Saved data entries
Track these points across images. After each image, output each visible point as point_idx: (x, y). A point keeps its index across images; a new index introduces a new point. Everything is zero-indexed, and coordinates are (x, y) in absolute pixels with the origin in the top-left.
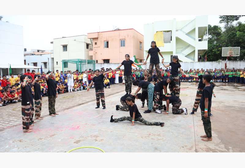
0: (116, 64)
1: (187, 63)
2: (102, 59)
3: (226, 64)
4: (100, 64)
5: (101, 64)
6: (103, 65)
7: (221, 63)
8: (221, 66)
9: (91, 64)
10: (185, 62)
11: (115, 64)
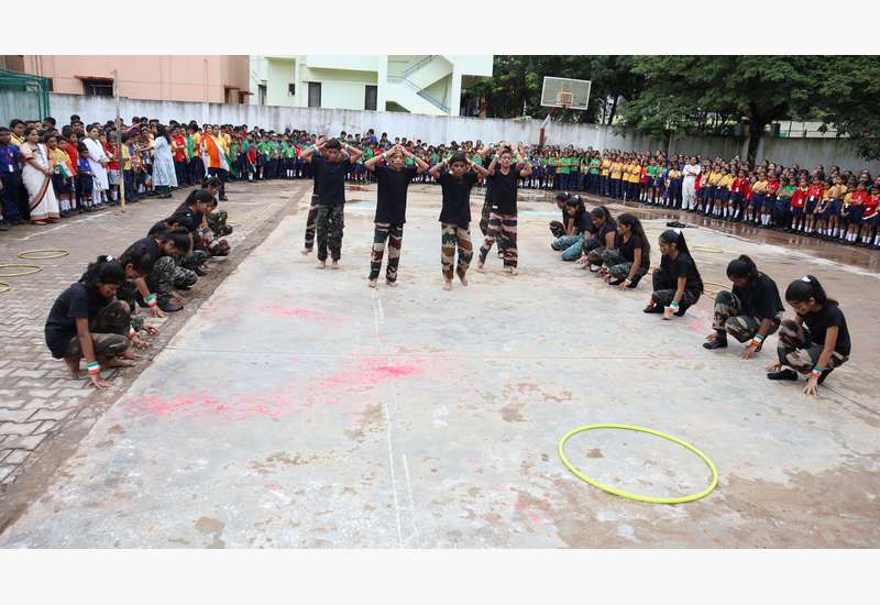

**The task:** Reproduce, with no pictures, the lines from the one containing "5: (101, 64)" to the end of the records above, exactly and inclusively.

**Answer space:**
5: (101, 64)
6: (103, 65)
7: (221, 63)
8: (221, 66)
9: (91, 64)
10: (185, 62)
11: (115, 64)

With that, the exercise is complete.